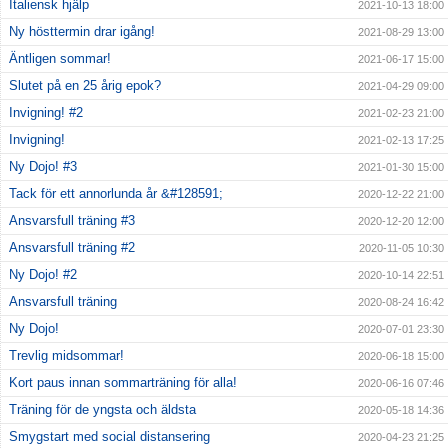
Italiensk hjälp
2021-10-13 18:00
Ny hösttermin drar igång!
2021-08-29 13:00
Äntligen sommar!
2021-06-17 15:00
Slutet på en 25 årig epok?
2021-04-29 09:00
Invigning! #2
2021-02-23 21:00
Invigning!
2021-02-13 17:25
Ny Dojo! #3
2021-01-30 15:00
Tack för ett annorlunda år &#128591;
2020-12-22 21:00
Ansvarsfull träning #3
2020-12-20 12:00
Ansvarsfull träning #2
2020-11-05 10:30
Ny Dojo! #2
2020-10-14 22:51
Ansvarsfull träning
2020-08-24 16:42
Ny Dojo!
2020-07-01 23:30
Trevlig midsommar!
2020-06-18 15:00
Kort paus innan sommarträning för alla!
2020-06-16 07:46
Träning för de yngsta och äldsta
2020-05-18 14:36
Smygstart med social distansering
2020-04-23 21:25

---

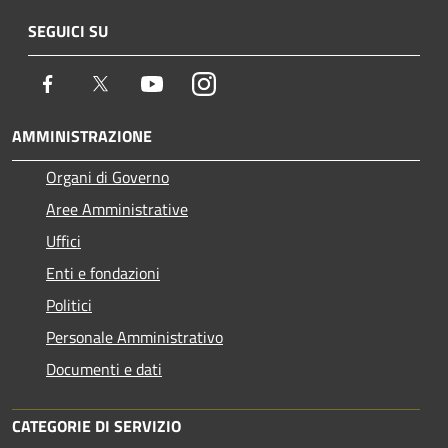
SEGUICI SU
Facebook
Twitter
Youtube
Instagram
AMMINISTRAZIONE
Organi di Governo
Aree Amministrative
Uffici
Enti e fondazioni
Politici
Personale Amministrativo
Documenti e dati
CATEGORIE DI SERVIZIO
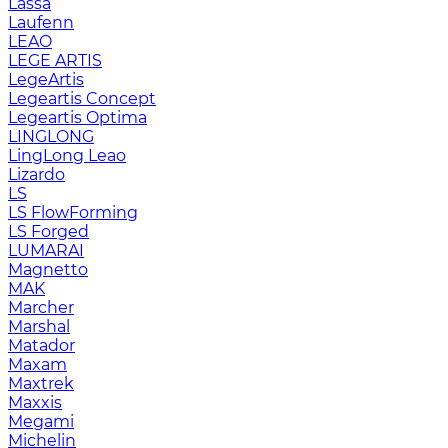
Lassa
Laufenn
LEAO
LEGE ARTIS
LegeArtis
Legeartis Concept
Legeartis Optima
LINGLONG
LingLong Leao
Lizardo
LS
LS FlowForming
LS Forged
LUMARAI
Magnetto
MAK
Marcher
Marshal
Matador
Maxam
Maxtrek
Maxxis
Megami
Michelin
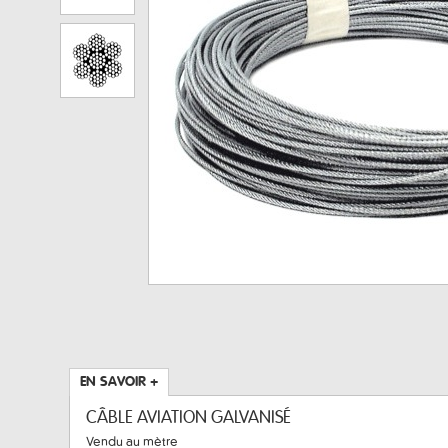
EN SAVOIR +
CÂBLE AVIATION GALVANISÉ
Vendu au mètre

==

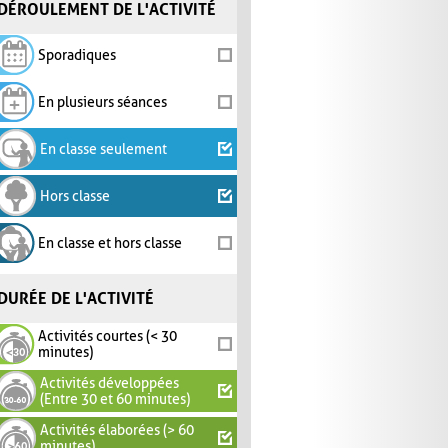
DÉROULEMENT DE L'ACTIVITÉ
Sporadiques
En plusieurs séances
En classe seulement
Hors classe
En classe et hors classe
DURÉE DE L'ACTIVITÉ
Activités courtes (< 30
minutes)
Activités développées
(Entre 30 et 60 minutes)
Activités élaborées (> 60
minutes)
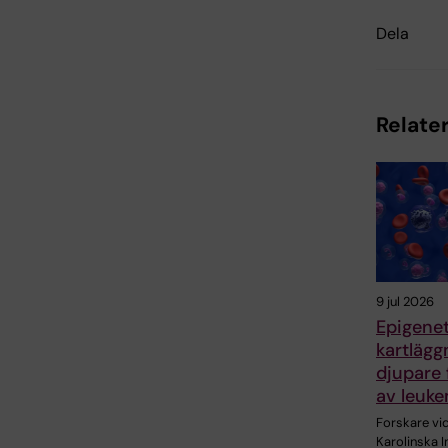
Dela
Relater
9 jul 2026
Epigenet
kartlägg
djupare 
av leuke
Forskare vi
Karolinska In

WHAT NEEDS TO BE DONE —
Find and copy each line above holding "Activités".

RESPONSE TO THE TASK —
Activités courtes (< 30
Activités développées
Activités élaborées (> 60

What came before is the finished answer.